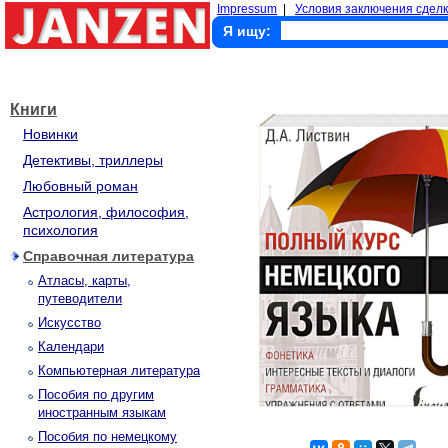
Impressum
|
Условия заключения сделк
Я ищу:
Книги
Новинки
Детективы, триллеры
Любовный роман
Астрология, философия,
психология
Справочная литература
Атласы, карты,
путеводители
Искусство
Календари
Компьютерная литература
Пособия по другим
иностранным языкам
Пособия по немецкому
+-------+
■ REQUIRED WORK ■
Which lines of the data contain the word "литература"? Copy each one.

■ WORKED SOLUTION ■
Справочная литература
Компьютерная литература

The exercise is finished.